Не знаю, исполнил ли Калинин мою просьбу и центр повлиял на решение суда, но доктора Арсеньева и двух других членов правления условно приговорили к трем годам тюремного заключения.
Глубокой иронией звучали слова адвоката, защищавшего Арсеньева:
— Граждане судьи! — заключил ой свою речь. — По–видимому, доктор Арсеньев не может угодить ни одному правительству. Царское правительство преследовало его за либеральные идеи; советское правительство преследует его за контрреволюционную деятельность. Он никак не может попасть в тон, как певец с хронической простудой!
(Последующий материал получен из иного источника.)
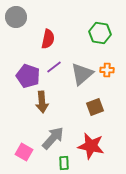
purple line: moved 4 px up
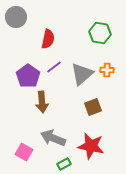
purple pentagon: rotated 15 degrees clockwise
brown square: moved 2 px left
gray arrow: rotated 110 degrees counterclockwise
green rectangle: moved 1 px down; rotated 64 degrees clockwise
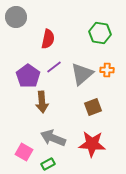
red star: moved 1 px right, 2 px up; rotated 8 degrees counterclockwise
green rectangle: moved 16 px left
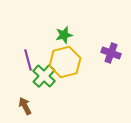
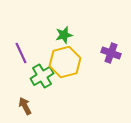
purple line: moved 7 px left, 7 px up; rotated 10 degrees counterclockwise
green cross: moved 2 px left; rotated 15 degrees clockwise
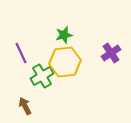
purple cross: rotated 36 degrees clockwise
yellow hexagon: rotated 8 degrees clockwise
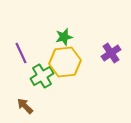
green star: moved 2 px down
brown arrow: rotated 18 degrees counterclockwise
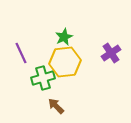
green star: rotated 12 degrees counterclockwise
green cross: moved 1 px right, 2 px down; rotated 15 degrees clockwise
brown arrow: moved 31 px right
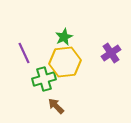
purple line: moved 3 px right
green cross: moved 1 px right, 1 px down
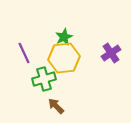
yellow hexagon: moved 1 px left, 4 px up
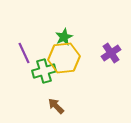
green cross: moved 8 px up
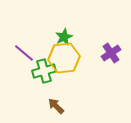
purple line: rotated 25 degrees counterclockwise
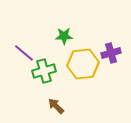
green star: moved 1 px up; rotated 24 degrees clockwise
purple cross: rotated 18 degrees clockwise
yellow hexagon: moved 19 px right, 6 px down
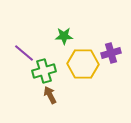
yellow hexagon: rotated 8 degrees clockwise
brown arrow: moved 6 px left, 11 px up; rotated 18 degrees clockwise
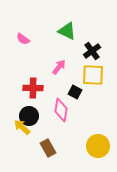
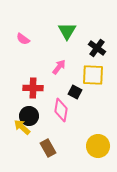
green triangle: rotated 36 degrees clockwise
black cross: moved 5 px right, 3 px up; rotated 18 degrees counterclockwise
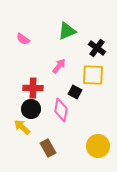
green triangle: rotated 36 degrees clockwise
pink arrow: moved 1 px up
black circle: moved 2 px right, 7 px up
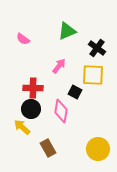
pink diamond: moved 1 px down
yellow circle: moved 3 px down
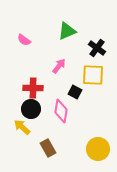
pink semicircle: moved 1 px right, 1 px down
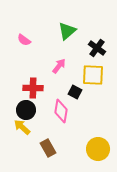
green triangle: rotated 18 degrees counterclockwise
black circle: moved 5 px left, 1 px down
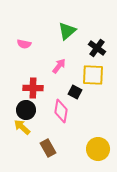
pink semicircle: moved 4 px down; rotated 24 degrees counterclockwise
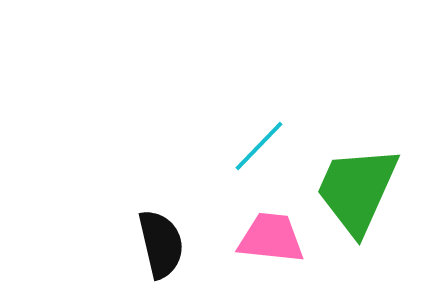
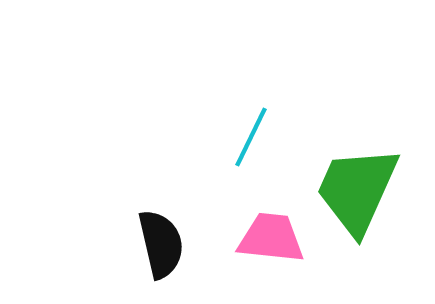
cyan line: moved 8 px left, 9 px up; rotated 18 degrees counterclockwise
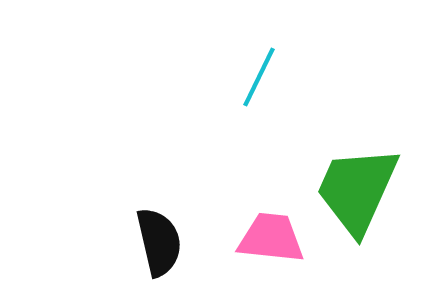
cyan line: moved 8 px right, 60 px up
black semicircle: moved 2 px left, 2 px up
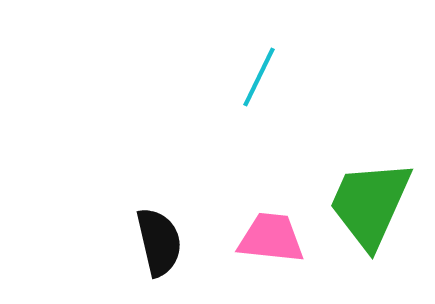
green trapezoid: moved 13 px right, 14 px down
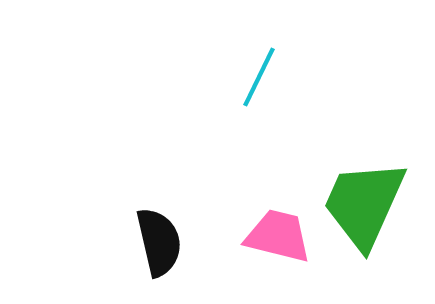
green trapezoid: moved 6 px left
pink trapezoid: moved 7 px right, 2 px up; rotated 8 degrees clockwise
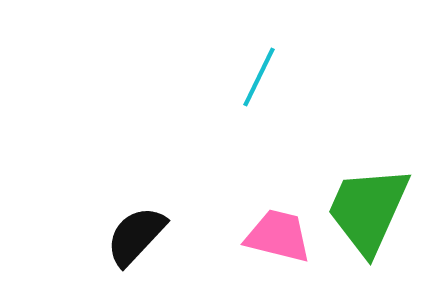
green trapezoid: moved 4 px right, 6 px down
black semicircle: moved 23 px left, 6 px up; rotated 124 degrees counterclockwise
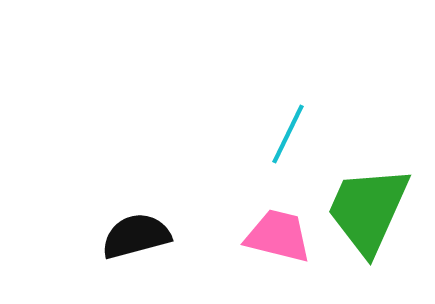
cyan line: moved 29 px right, 57 px down
black semicircle: rotated 32 degrees clockwise
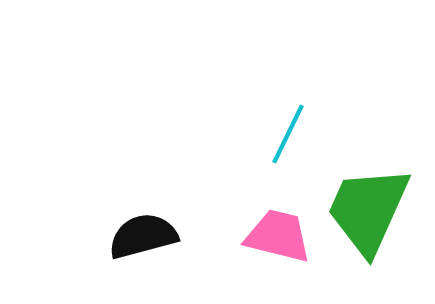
black semicircle: moved 7 px right
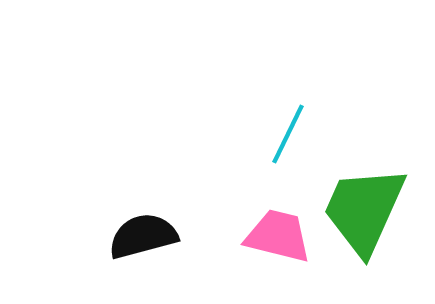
green trapezoid: moved 4 px left
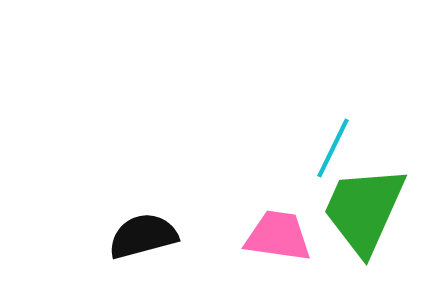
cyan line: moved 45 px right, 14 px down
pink trapezoid: rotated 6 degrees counterclockwise
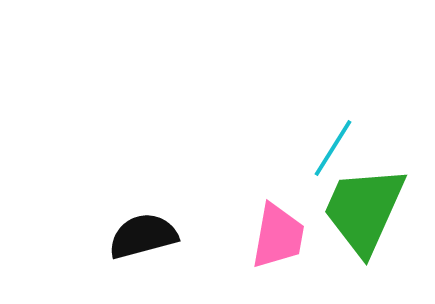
cyan line: rotated 6 degrees clockwise
pink trapezoid: rotated 92 degrees clockwise
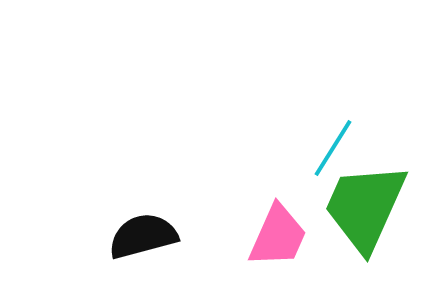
green trapezoid: moved 1 px right, 3 px up
pink trapezoid: rotated 14 degrees clockwise
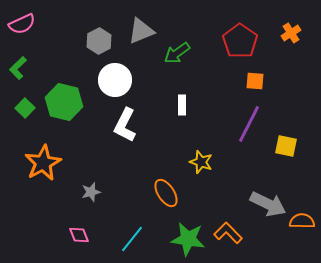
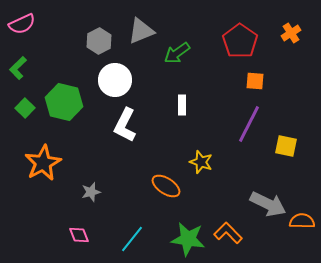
orange ellipse: moved 7 px up; rotated 24 degrees counterclockwise
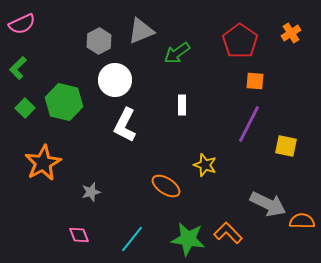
yellow star: moved 4 px right, 3 px down
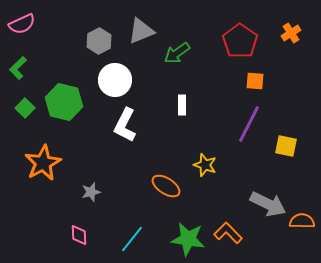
pink diamond: rotated 20 degrees clockwise
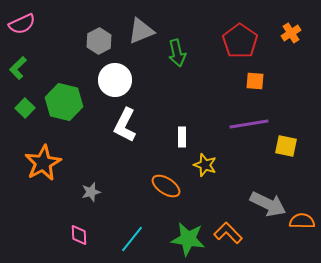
green arrow: rotated 68 degrees counterclockwise
white rectangle: moved 32 px down
purple line: rotated 54 degrees clockwise
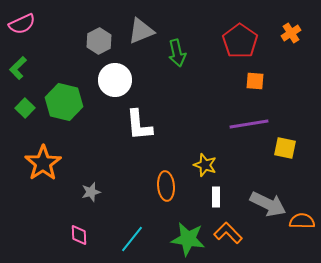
white L-shape: moved 14 px right; rotated 32 degrees counterclockwise
white rectangle: moved 34 px right, 60 px down
yellow square: moved 1 px left, 2 px down
orange star: rotated 6 degrees counterclockwise
orange ellipse: rotated 52 degrees clockwise
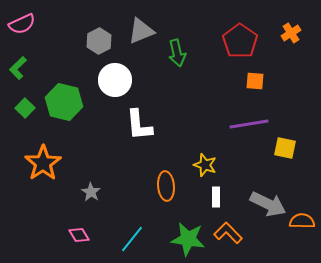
gray star: rotated 24 degrees counterclockwise
pink diamond: rotated 30 degrees counterclockwise
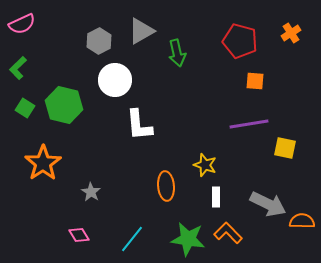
gray triangle: rotated 8 degrees counterclockwise
red pentagon: rotated 20 degrees counterclockwise
green hexagon: moved 3 px down
green square: rotated 12 degrees counterclockwise
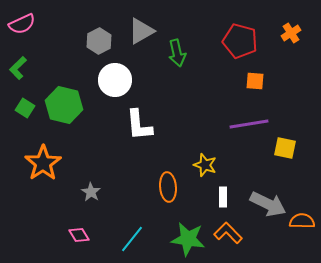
orange ellipse: moved 2 px right, 1 px down
white rectangle: moved 7 px right
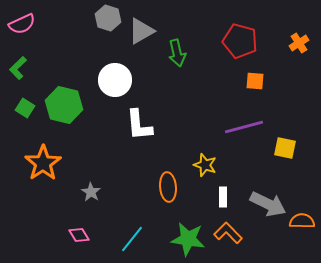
orange cross: moved 8 px right, 10 px down
gray hexagon: moved 9 px right, 23 px up; rotated 15 degrees counterclockwise
purple line: moved 5 px left, 3 px down; rotated 6 degrees counterclockwise
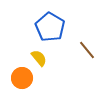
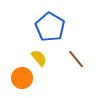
brown line: moved 11 px left, 9 px down
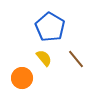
yellow semicircle: moved 5 px right
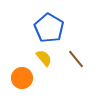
blue pentagon: moved 1 px left, 1 px down
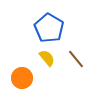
yellow semicircle: moved 3 px right
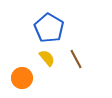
brown line: rotated 12 degrees clockwise
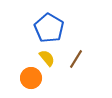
brown line: rotated 60 degrees clockwise
orange circle: moved 9 px right
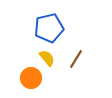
blue pentagon: rotated 28 degrees clockwise
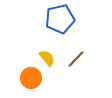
blue pentagon: moved 11 px right, 9 px up
brown line: rotated 12 degrees clockwise
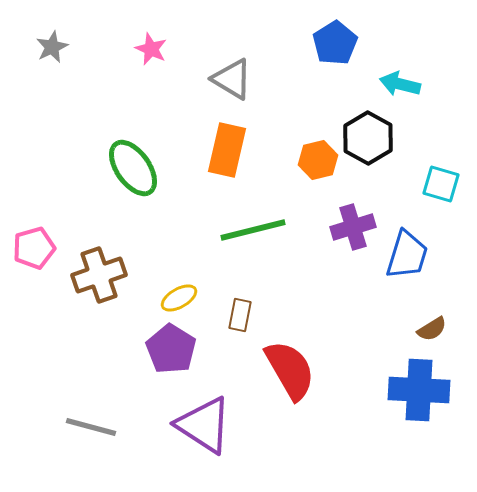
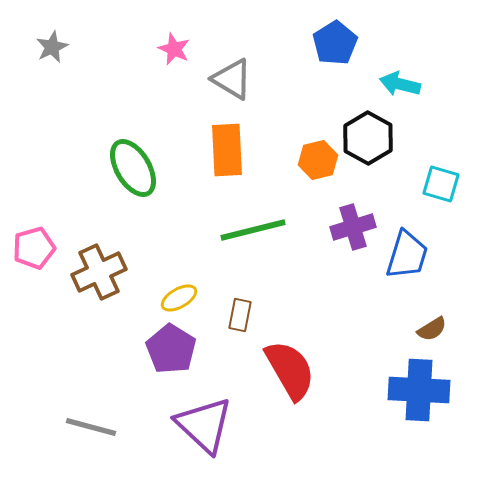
pink star: moved 23 px right
orange rectangle: rotated 16 degrees counterclockwise
green ellipse: rotated 4 degrees clockwise
brown cross: moved 3 px up; rotated 6 degrees counterclockwise
purple triangle: rotated 10 degrees clockwise
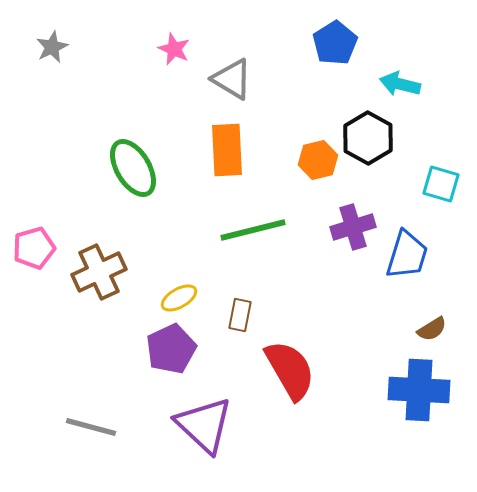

НАЧАЛО СТАЛИНСКОЙ ПОЛИТИКИ
Злостные придирки коммунистов, ревизии в школах и музее продолжались главным образом со стороны местных властей. Приходилось ездить в губисполком и в Москву, давая объяснения и прося защиты. Неожиданные налеты партийцев нагоняли страх на всех сотрудников, мешали работать.
Иногда совершенно неожиданно под вечер приезжала группа большевиков из губпарткома. Они привозили с собой пряники, конфеты для детей, подарки и советскую пропагандную литературу.
Усилилась антирелигиозная пропаганда, детей священников выгоняли из школ, установили шестидневную неделю с тем, чтобы ученики посещали школу и в воскресенье. Не исключалось и пасхальное воскресенье. Коммунисты требовали, чтобы в этот день школы были открыты. Я отказывалась исполнить требование партийцев. Комсомольская ячейка нажимала.
Машка оказалась между двух огней. Она не хотела огорчать крестьян — родителей детей, — настаивая на требованиях партийцев, и не хотела выступать против меня. С другой стороны, она боялась, что ей попадет по партийной линии. Прислали коммуниста из Тулы. Он долго говорил со мной, требуя, чтобы учителя давали уроки в пасхальное воскресенье. После долгих разговоров он, наконец, согласился собрать всех учителей и решить вопрос общим голосованием.